[Saved entries]
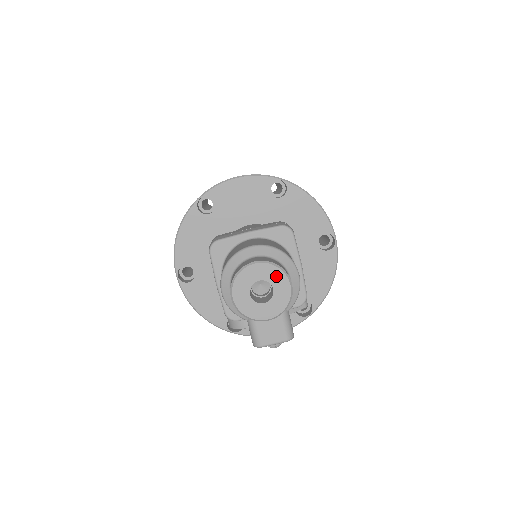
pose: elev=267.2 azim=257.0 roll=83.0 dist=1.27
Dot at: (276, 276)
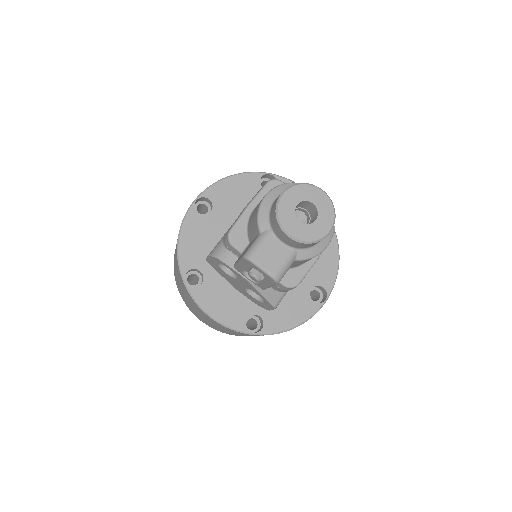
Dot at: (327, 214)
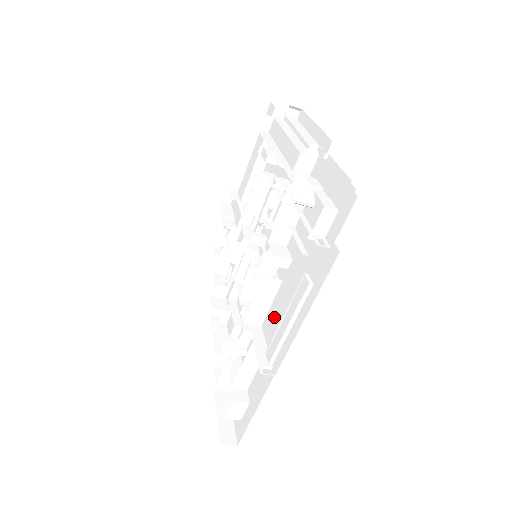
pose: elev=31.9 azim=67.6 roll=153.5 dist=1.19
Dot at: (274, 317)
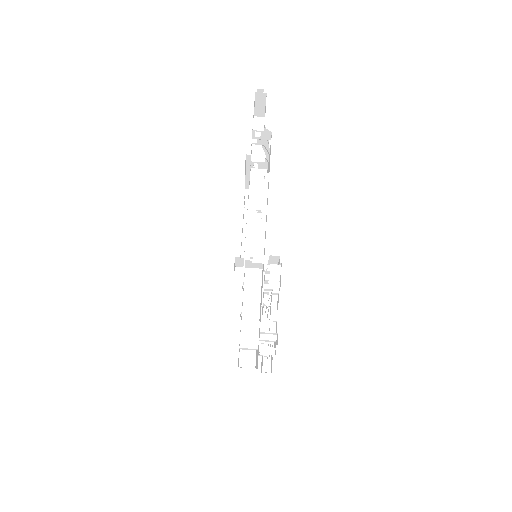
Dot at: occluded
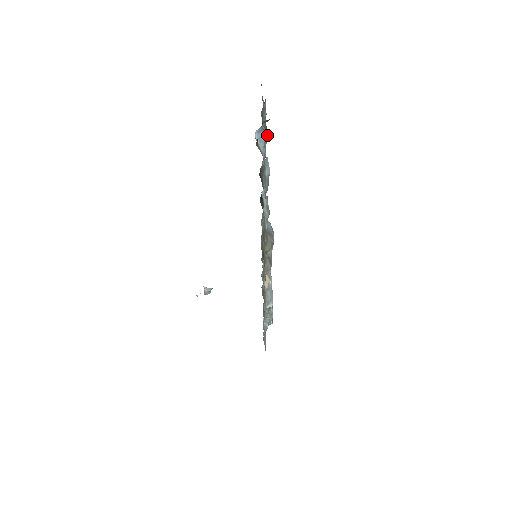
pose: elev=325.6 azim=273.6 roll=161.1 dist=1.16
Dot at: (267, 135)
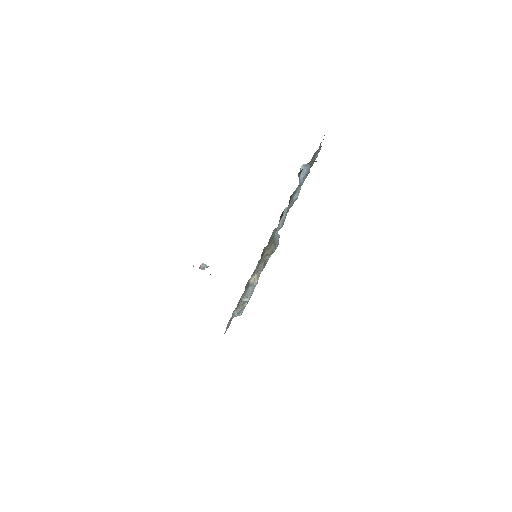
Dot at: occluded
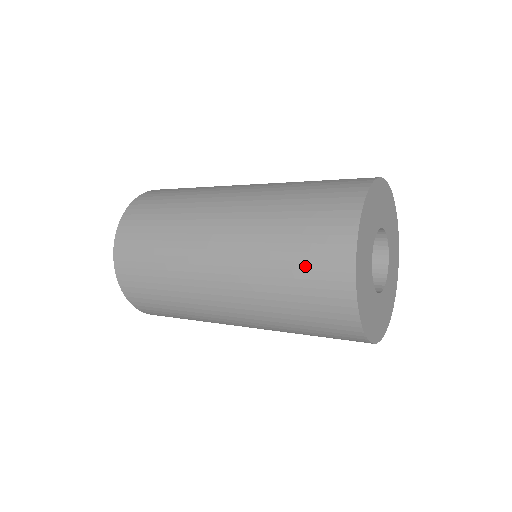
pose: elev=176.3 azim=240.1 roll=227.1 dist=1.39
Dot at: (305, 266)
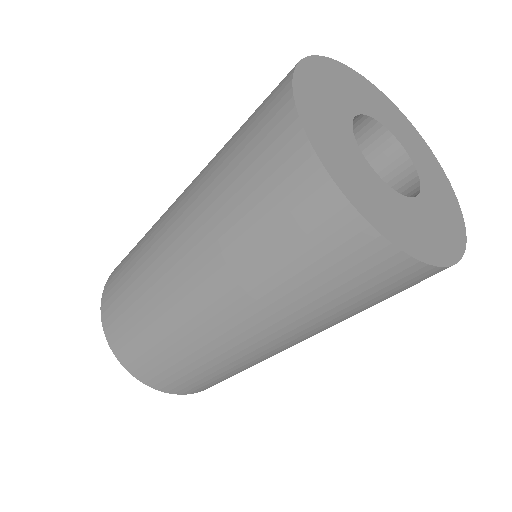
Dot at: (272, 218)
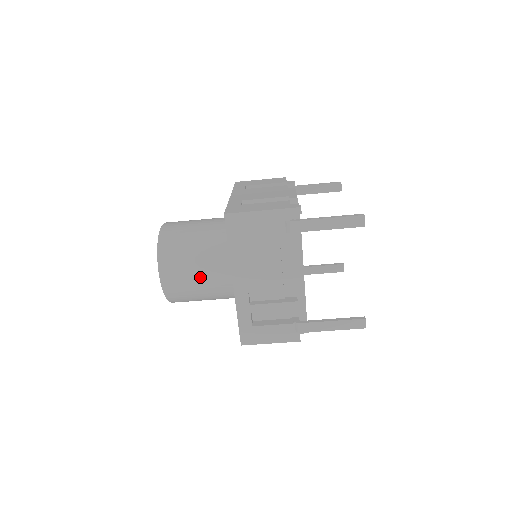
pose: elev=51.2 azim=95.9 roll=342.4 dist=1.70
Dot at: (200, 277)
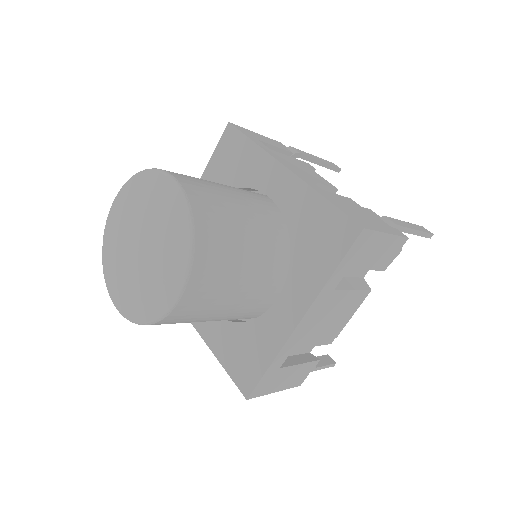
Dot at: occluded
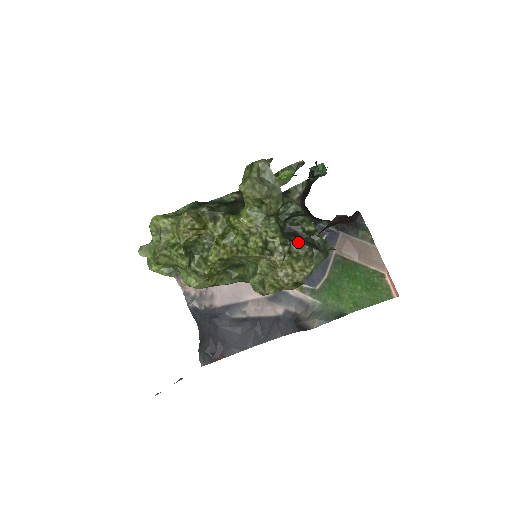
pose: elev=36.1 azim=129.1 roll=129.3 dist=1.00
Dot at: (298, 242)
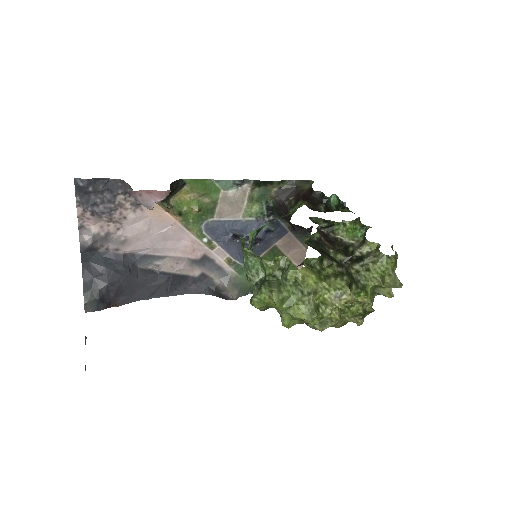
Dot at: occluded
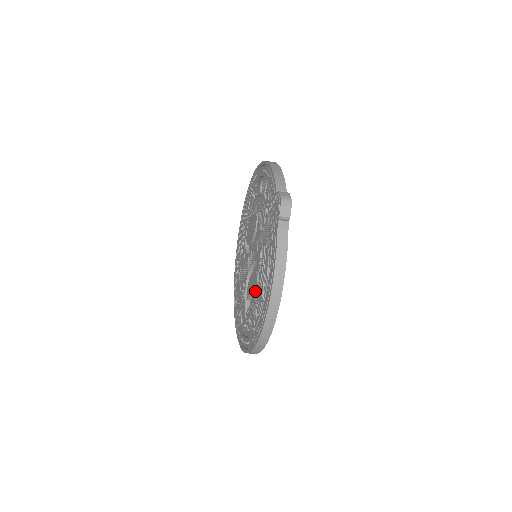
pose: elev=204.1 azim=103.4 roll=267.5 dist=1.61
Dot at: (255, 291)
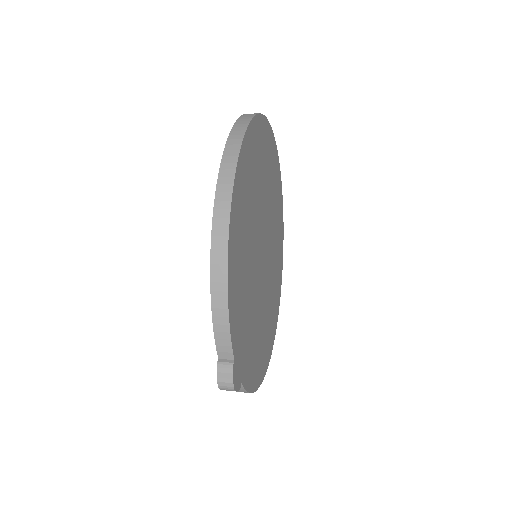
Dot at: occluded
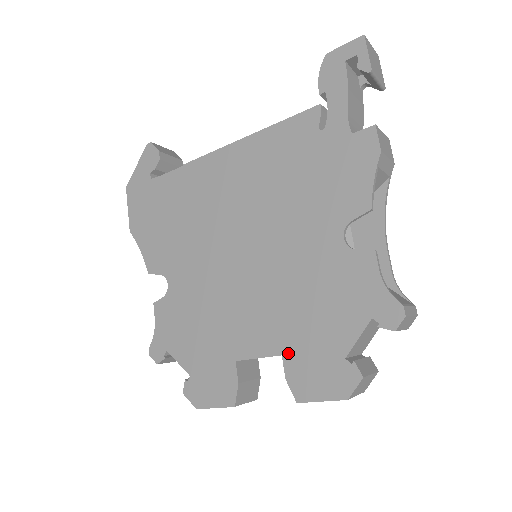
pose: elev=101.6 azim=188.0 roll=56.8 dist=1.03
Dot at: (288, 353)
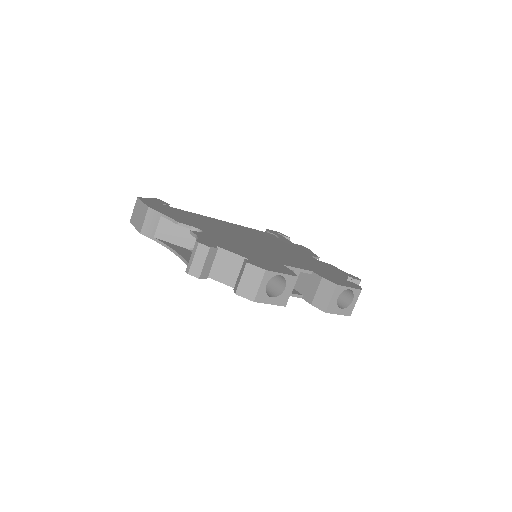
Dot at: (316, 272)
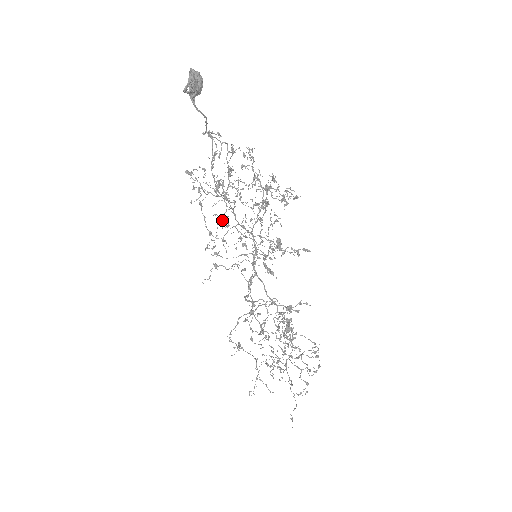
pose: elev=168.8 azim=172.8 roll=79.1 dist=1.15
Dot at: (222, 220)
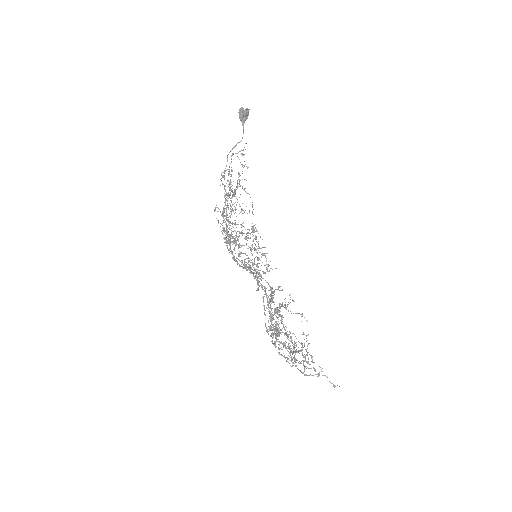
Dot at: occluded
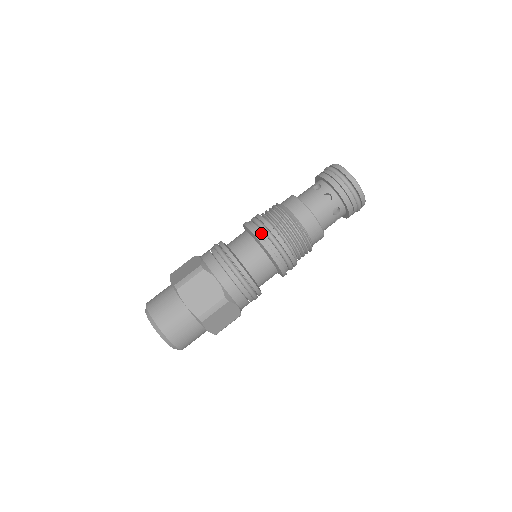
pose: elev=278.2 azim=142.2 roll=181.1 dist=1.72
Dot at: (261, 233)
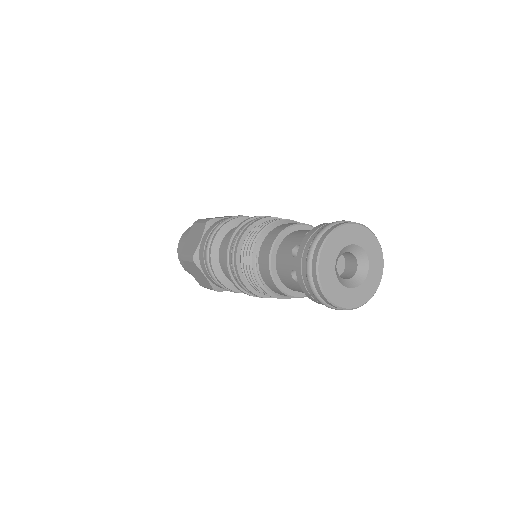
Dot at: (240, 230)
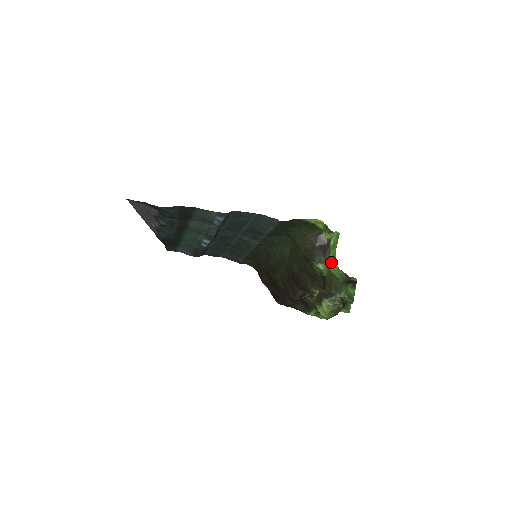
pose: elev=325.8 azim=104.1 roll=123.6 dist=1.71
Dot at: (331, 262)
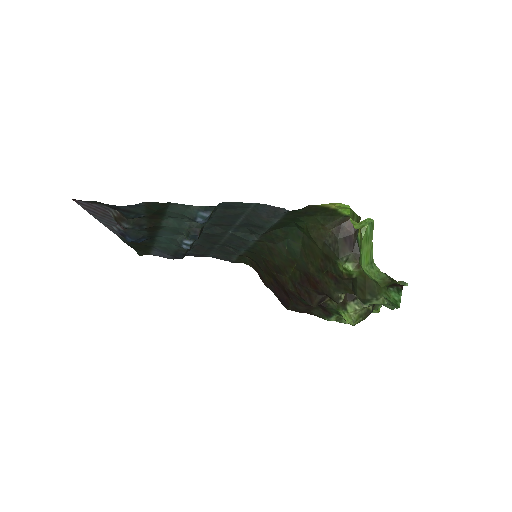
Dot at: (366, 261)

## [Requirement]
Rewrite the entries from the line containing "pose: elev=168.8 azim=172.8" through the end of the entries, both ends included, replacing "dist" with "distance" and changing nothing else. Omit the pictures from your answer.

## [Reply]
pose: elev=168.8 azim=172.8 roll=79.1 distance=1.15
Dot at: (222, 220)
Dot at: occluded
pose: elev=278.2 azim=142.2 roll=181.1 distance=1.72
Dot at: (261, 233)
Dot at: (240, 230)
pose: elev=325.8 azim=104.1 roll=123.6 distance=1.71
Dot at: (331, 262)
Dot at: (366, 261)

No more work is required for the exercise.